About this exercise
Since the records include pictures, leave those out while you reproduce exactly and only the lines from the one containing "ring pip: (211, 241)" through the one containing "index mcp: (125, 142)", inclusive.

Pictured people or hands with joints
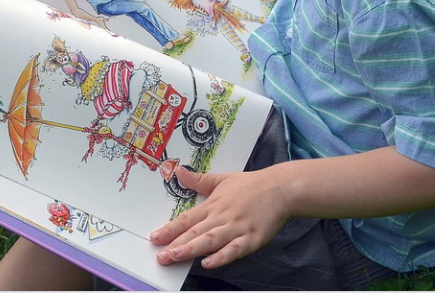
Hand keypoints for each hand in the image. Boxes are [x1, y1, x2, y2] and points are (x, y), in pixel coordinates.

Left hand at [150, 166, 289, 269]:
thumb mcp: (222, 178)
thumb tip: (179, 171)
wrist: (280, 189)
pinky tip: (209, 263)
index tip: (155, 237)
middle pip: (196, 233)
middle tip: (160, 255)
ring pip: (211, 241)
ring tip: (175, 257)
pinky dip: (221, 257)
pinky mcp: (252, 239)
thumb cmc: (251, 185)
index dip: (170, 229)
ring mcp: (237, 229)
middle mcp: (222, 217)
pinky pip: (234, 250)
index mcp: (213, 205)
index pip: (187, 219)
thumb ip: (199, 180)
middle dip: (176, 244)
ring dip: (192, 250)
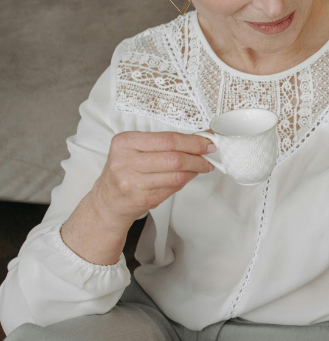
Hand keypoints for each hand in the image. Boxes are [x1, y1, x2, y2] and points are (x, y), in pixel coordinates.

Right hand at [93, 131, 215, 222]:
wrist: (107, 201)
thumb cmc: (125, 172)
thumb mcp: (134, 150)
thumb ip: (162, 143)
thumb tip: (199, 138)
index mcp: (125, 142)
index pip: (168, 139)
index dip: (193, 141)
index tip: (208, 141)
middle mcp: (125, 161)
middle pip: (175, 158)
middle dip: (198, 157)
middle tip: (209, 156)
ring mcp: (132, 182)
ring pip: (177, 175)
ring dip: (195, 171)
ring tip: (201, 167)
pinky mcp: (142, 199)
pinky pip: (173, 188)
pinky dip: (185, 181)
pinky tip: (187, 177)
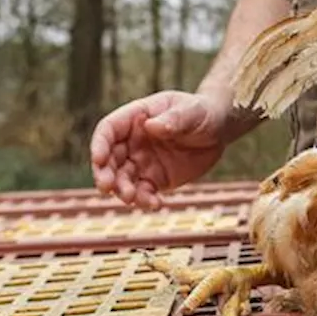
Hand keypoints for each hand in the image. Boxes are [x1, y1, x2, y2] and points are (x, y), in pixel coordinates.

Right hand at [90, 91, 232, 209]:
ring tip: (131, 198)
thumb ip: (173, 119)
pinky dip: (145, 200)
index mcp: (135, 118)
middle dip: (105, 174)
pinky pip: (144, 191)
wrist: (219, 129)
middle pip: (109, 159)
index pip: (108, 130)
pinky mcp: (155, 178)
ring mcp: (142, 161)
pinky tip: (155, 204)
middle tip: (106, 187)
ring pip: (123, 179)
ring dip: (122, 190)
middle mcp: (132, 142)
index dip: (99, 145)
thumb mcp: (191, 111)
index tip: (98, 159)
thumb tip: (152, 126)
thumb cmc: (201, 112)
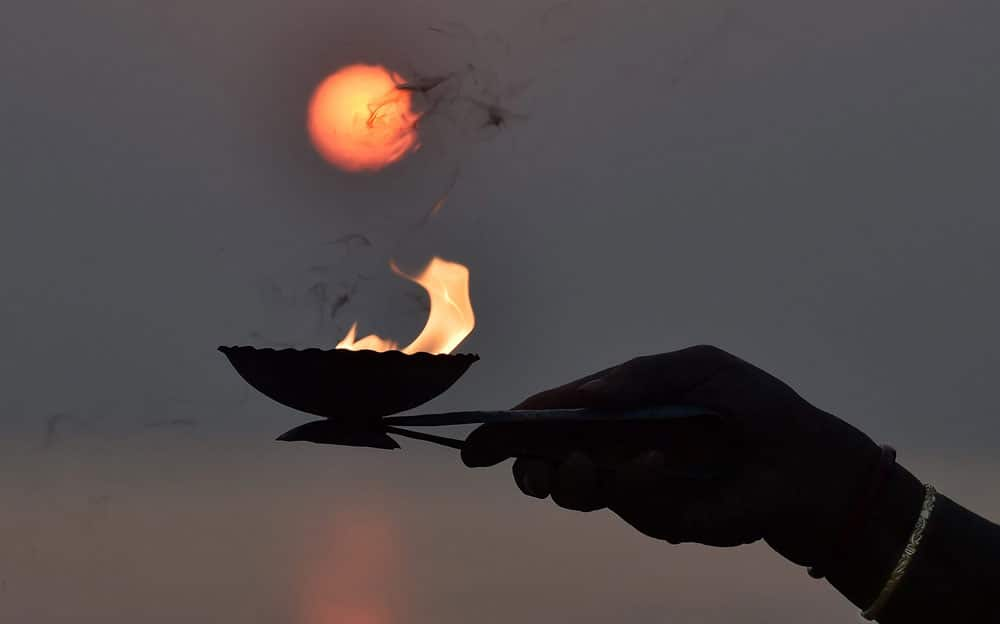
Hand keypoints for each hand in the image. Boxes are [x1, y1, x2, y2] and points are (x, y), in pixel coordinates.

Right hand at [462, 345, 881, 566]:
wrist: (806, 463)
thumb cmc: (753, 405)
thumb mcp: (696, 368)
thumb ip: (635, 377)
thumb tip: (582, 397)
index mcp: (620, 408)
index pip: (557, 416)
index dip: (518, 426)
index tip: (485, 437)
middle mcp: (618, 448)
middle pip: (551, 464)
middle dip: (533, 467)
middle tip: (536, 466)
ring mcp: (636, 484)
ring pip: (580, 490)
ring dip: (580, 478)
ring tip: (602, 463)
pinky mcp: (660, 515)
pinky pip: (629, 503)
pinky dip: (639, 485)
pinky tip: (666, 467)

Solution to the problem
ring pip: (211, 241)
ring tip: (175, 257)
pinky dip: (221, 257)
pinky mcp: (252, 239)
thumb cmc: (251, 185)
index dip: (170, 229)
ring mcp: (237, 229)
middle mcp: (222, 217)
pinky pip: (234, 250)
index mcp: (213, 205)
index pip: (187, 219)
thumb ip: (199, 180)
middle dip: (176, 244)
ring dip: (192, 250)
Hand keypoints for each hand in the image. Boxes are [x1, y1, x2, y2] and points are (x, y), in pixel coordinates.

Right hand at [93, 131, 215, 222]:
wrist: (107, 201)
thumb cmc: (125, 172)
thumb mcp: (134, 150)
thumb ip: (162, 143)
thumb tip: (199, 138)
index mcp: (125, 142)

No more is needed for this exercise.